1st Btn Leicestershire Regt
1st Btn Leicestershire Regt

Charles originally serviced as 5944 in the 5th Battalion Scots Guards, his number suggesting he enlisted between 3rd January 1907, and 20th April 1908. He would have undergone military training after enlisting, possibly attending the Duke of York Royal Military School, Royal Hibernian Military School, or the Queen Victoria School. Between 1910 and 1911, Charles enlisted at Aldershot for the D company of the 1st Battalion Leicestershire Regiment serving as 9218. When war broke out, the 1st battalion were based in Femoy, Ireland whereby they returned to Cambridge for training before disembarking on the 9th September 1914 and landing at St. Nazaire on the 10th. On the 13th they were billeted at Montcerf, and then began their long march to Aisne.

Charles Dibble Medal Roll © Ancestry.com
Charles Dibble Medal Roll © Ancestry.com
Charles Dibble Index of War Deaths  © CWGC
Charles Dibble Index of War Deaths © CWGC

Charles would have engaged in the battle at Fosse Marguel, with the battalion’s involvement in the First Battle of Ypres, marching to Rue du Bois, then Armentieres, Bois Grenier on the 19th October. They spent the first months holding this line under terrible conditions and suffering many casualties, and it was between the 19th October and the 22nd November that the first Salient was created. Ypres remained in possession of the allies throughout the war and became an important symbol for gallantry and sacrifice. Charles was wounded in the regiment’s first casualties, possibly on the 26th September 1914 and was taken as a prisoner of war until he sadly died on his wounds on the 6th November 1914 aged 25. It is possible that he was wounded and treated at Rue-du-Bois, but is commemorated at Lille Southern Cemetery.

Lille was occupied by the Germans from the 27th August, and remained in their hands almost completely until the end of the war. It was used by the 39th Stationary Hospital and as the 1st Australian Casualty Clearing Station, meaning Charles could have been treated here.

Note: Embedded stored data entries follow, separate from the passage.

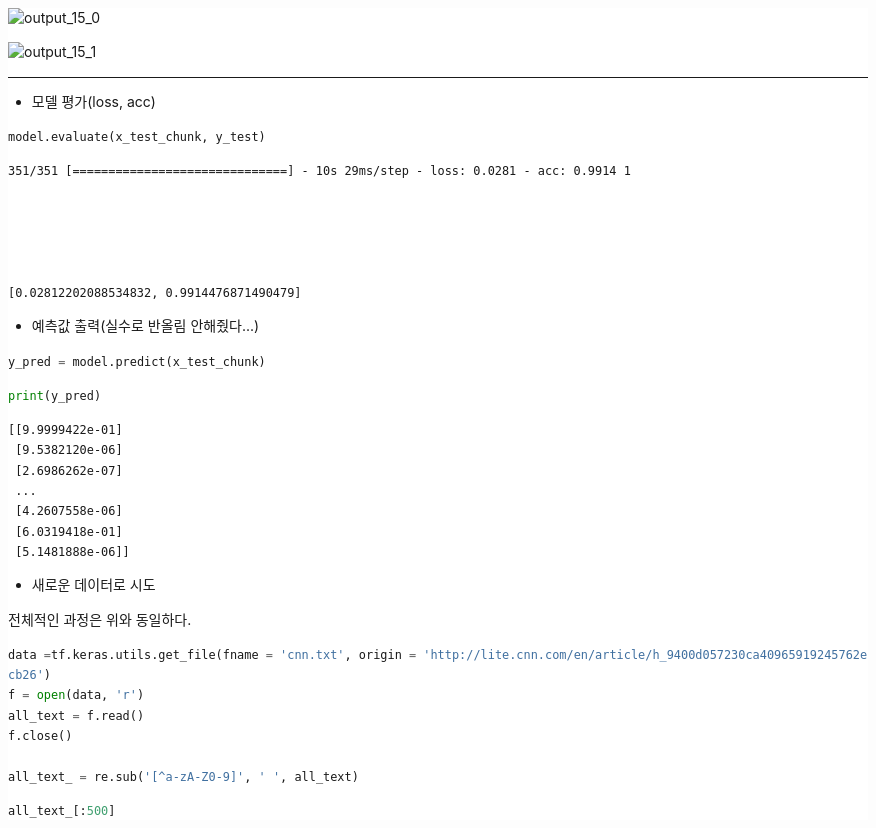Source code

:     
![output_15_0](https://user-images.githubusercontent.com/86095931/135742948-7d0acec3-83ba-4306-ac0f-4169473e90b0.png)

    



    
![output_15_1](https://user-images.githubusercontent.com/86095931/135742957-8f798c3e-3741-4c50-b7f5-3b99e73b5a13.png)

    

---

- 모델 평가(loss, acc)

```python
model.evaluate(x_test_chunk, y_test)
```

    351/351 [==============================] - 10s 29ms/step - loss: 0.0281 - acc: 0.9914 1
    




    [0.02812202088534832, 0.9914476871490479]


- 예측값 출력(실수로 반올림 안해줬다...)

```python
y_pred = model.predict(x_test_chunk)
```


```python
print(y_pred)
```

    [[9.9999422e-01]
     [9.5382120e-06]
     [2.6986262e-07]
     ...
     [4.2607558e-06]
     [6.0319418e-01]
     [5.1481888e-06]]
    

- 새로운 데이터로 시도

전체적인 과정은 위와 동일하다.

```python
data =tf.keras.utils.get_file(fname = 'cnn.txt', origin = 'http://lite.cnn.com/en/article/h_9400d057230ca40965919245762ecb26')
f = open(data, 'r')
all_text = f.read()
f.close()

all_text_ = re.sub('[^a-zA-Z0-9]', ' ', all_text)
```


```python
all_text_[:500]
```
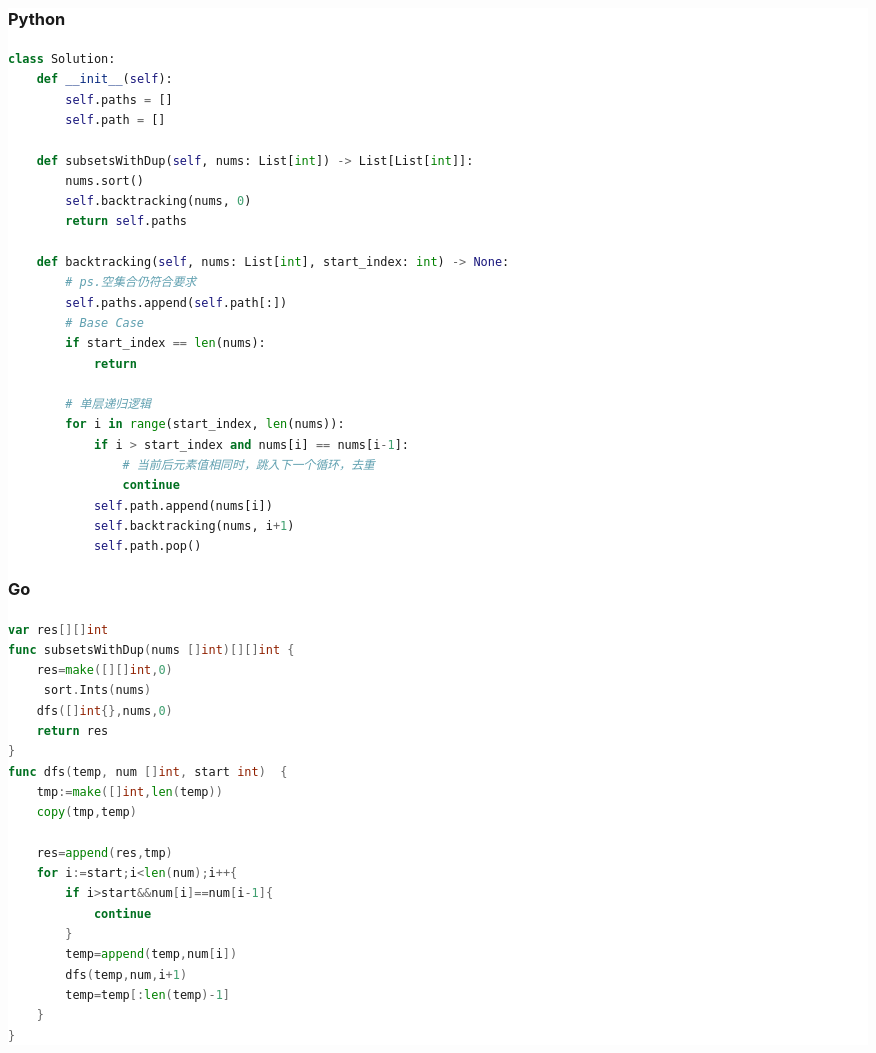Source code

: ### Python 
```python
class Solution:
    def __init__(self):
        self.paths = []
        self.path = []

    def subsetsWithDup(self, nums: List[int]) -> List[List[int]]:
        nums.sort()
        self.backtracking(nums, 0)
        return self.paths

    def backtracking(self, nums: List[int], start_index: int) -> None:
        # ps.空集合仍符合要求
        self.paths.append(self.path[:])
        # Base Case
        if start_index == len(nums):
            return
        
        # 单层递归逻辑
        for i in range(start_index, len(nums)):
            if i > start_index and nums[i] == nums[i-1]:
                # 当前后元素值相同时，跳入下一个循环，去重
                continue
            self.path.append(nums[i])
            self.backtracking(nums, i+1)
            self.path.pop()
```

### Go 

```Go
var res[][]int
func subsetsWithDup(nums []int)[][]int {
	res=make([][]int,0)
	 sort.Ints(nums)
	dfs([]int{},nums,0)
	return res
}
func dfs(temp, num []int, start int)  {
	tmp:=make([]int,len(temp))
	copy(tmp,temp)

	res=append(res,tmp)
	for i:=start;i<len(num);i++{
		if i>start&&num[i]==num[i-1]{
			continue
		}
		temp=append(temp,num[i])
		dfs(temp,num,i+1)
		temp=temp[:len(temp)-1]
	}
}
```
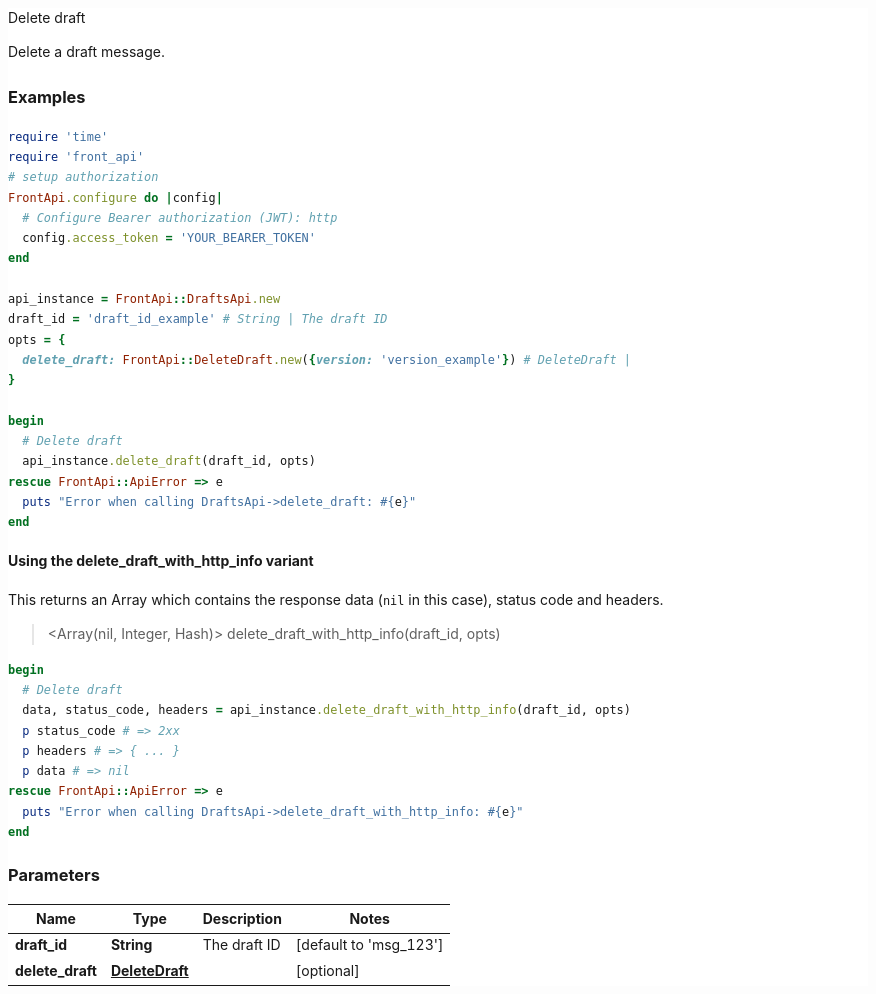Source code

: Delete draft

Delete a draft message.

### Examples

```ruby
require 'time'
require 'front_api'
# setup authorization
FrontApi.configure do |config|
  # Configure Bearer authorization (JWT): http
  config.access_token = 'YOUR_BEARER_TOKEN'
end

api_instance = FrontApi::DraftsApi.new
draft_id = 'draft_id_example' # String | The draft ID
opts = {
  delete_draft: FrontApi::DeleteDraft.new({version: 'version_example'}) # DeleteDraft | 
}

begin
  # Delete draft
  api_instance.delete_draft(draft_id, opts)
rescue FrontApi::ApiError => e
  puts "Error when calling DraftsApi->delete_draft: #{e}"
end
```

#### Using the delete_draft_with_http_info variant

This returns an Array which contains the response data (`nil` in this case), status code and headers.

> <Array(nil, Integer, Hash)> delete_draft_with_http_info(draft_id, opts)

```ruby
begin
  # Delete draft
  data, status_code, headers = api_instance.delete_draft_with_http_info(draft_id, opts)
  p status_code # => 2xx
  p headers # => { ... }
  p data # => nil
rescue FrontApi::ApiError => e
  puts "Error when calling DraftsApi->delete_draft_with_http_info: #{e}"
end
```

### Parameters

| Name | Type | Description | Notes |
| ---- | ---- | ----------- | ----- |
| **draft_id** | **String** | The draft ID | [default to &#39;msg_123&#39;] |
| **delete_draft** | [**DeleteDraft**](DeleteDraft.md) |  | [optional] |
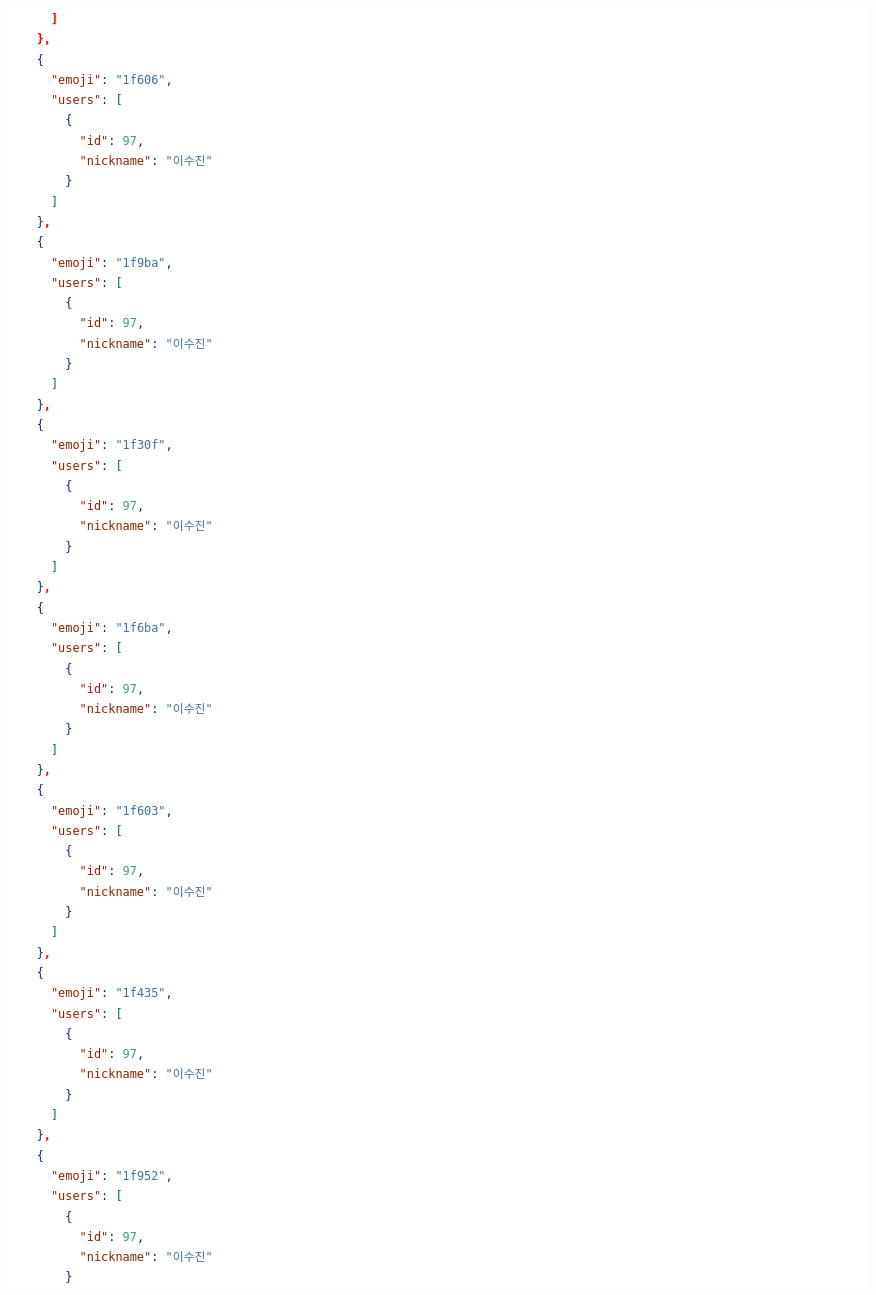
 ```json
      ]
    },
    {
      "emoji": "1f606",
      "users": [
        {
          "id": 97,
          "nickname": "이수진"
        }
      ]
    },
    {
      "emoji": "1f9ba",
      "users": [
        {
          "id": 97,
          "nickname": "이수진"
        }
      ]
    },
    {
      "emoji": "1f30f",
      "users": [
        {
          "id": 97,
          "nickname": "이수진"
        }
      ]
    },
    {
      "emoji": "1f6ba",
      "users": [
        {
          "id": 97,
          "nickname": "이수진"
        }
      ]
    },
    {
      "emoji": "1f603",
      "users": [
        {
          "id": 97,
          "nickname": "이수진"
        }
      ]
    },
    {
      "emoji": "1f435",
      "users": [
        {
          "id": 97,
          "nickname": "이수진"
        }
      ]
    },
    {
      "emoji": "1f952",
      "users": [
        {
          "id": 97,
          "nickname": "이수진"
        }
```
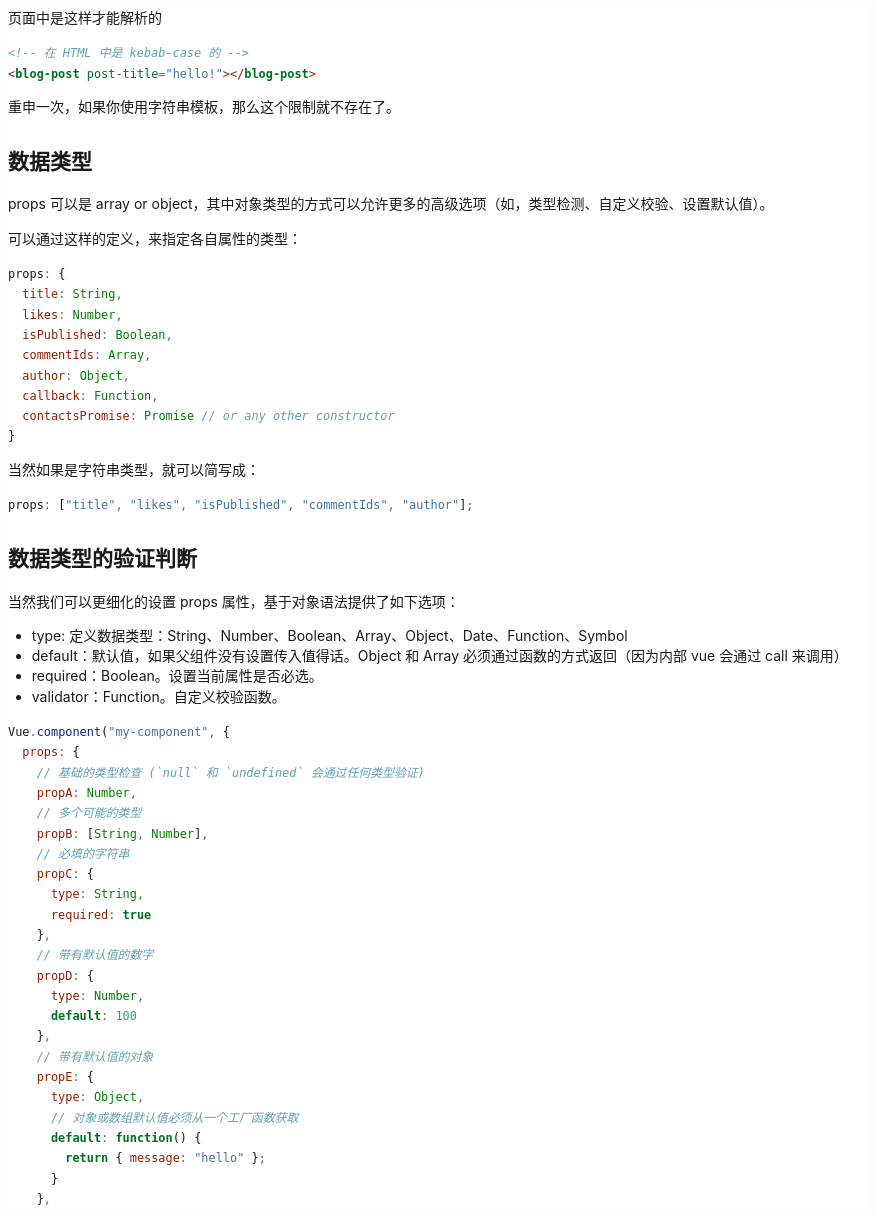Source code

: 页面中是这样才能解析的

```html
<!-- 在 HTML 中是 kebab-case 的 -->
<blog-post post-title="hello!"></blog-post>
```

重申一次，如果你使用字符串模板，那么这个限制就不存在了。

## 数据类型

props 可以是 array or object，其中对象类型的方式可以允许更多的高级选项（如，类型检测、自定义校验、设置默认值）。

可以通过这样的定义，来指定各自属性的类型：

```js
props: {
  title: String,
  likes: Number,
  isPublished: Boolean,
  commentIds: Array,
  author: Object,
  callback: Function,
  contactsPromise: Promise // or any other constructor
}

```

当然如果是字符串类型，就可以简写成：

```js
props: ["title", "likes", "isPublished", "commentIds", "author"];
```

## 数据类型的验证判断

当然我们可以更细化的设置 props 属性，基于对象语法提供了如下选项：

- type: 定义数据类型：String、Number、Boolean、Array、Object、Date、Function、Symbol
- default：默认值，如果父组件没有设置传入值得话。Object 和 Array 必须通过函数的方式返回（因为内部 vue 会通过 call 来调用）
- required：Boolean。设置当前属性是否必选。
- validator：Function。自定义校验函数。

```js
Vue.component("my-component", {
  props: {
    // 基础的类型检查 (`null` 和 `undefined` 会通过任何类型验证)
    propA: Number,
    // 多个可能的类型
    propB: [String, Number],
    // 必填的字符串
    propC: {
      type: String,
      required: true
    },
    // 带有默认值的数字
    propD: {
      type: Number,
      default: 100
    },
    // 带有默认值的对象
    propE: {
      type: Object,
      // 对象或数组默认值必须从一个工厂函数获取
      default: function() {
        return { message: "hello" };
      }
    },
```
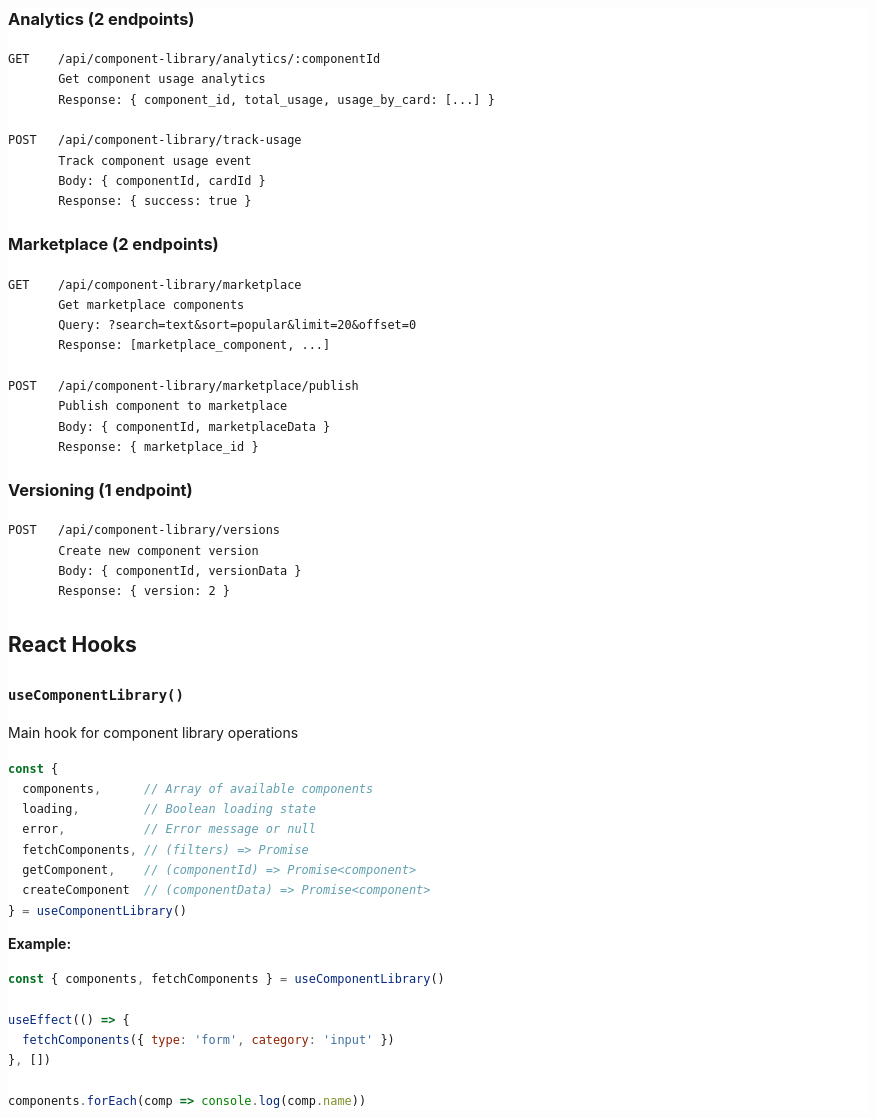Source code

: ### Analytics (2 endpoints)

```
GET    /api/component-library/analytics/:componentId
       Get component usage analytics
       Response: { component_id, total_usage, usage_by_card: [...] }

POST   /api/component-library/track-usage
       Track component usage event
       Body: { componentId, cardId }
       Response: { success: true }
```

### Marketplace (2 endpoints)

```
GET    /api/component-library/marketplace
       Get marketplace components
       Query: ?search=text&sort=popular&limit=20&offset=0
       Response: [marketplace_component, ...]

POST   /api/component-library/marketplace/publish
       Publish component to marketplace
       Body: { componentId, marketplaceData }
       Response: { marketplace_id }
```

### Versioning (1 endpoint)

```
POST   /api/component-library/versions
       Create new component version
       Body: { componentId, versionData }
       Response: { version: 2 }
```

## React Hooks

### `useComponentLibrary()`
Main hook for component library operations

```javascript
const {
  components,      // Array of available components
  loading,         // Boolean loading state
  error,           // Error message or null
  fetchComponents, // (filters) => Promise
  getComponent,    // (componentId) => Promise<component>
  createComponent  // (componentData) => Promise<component>
} = useComponentLibrary()
```

**Example:**
```javascript
const { components, fetchComponents } = useComponentLibrary()

useEffect(() => {
  fetchComponents({ type: 'form', category: 'input' })
}, [])

components.forEach(comp => console.log(comp.name))
```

There are 600 casualties commemorated at Lille Southern Cemetery.

Charles Dibble Grave

Born                        Dorking
Lived                       2 Falkland Gardens, Dorking
Husband of             Ellen Jane Dibble of 15 Bartholomew Square, Old Street, London

Enlisted                   Aldershot

Regiment                 1st Battalion, Leicestershire Regiment
Number                   9218

Former Regiment     Scots Guards 5944

Date of Death           6th November 1914
Place of Death          France
Cause of Death        Died of Wounds as a Prisoner of War.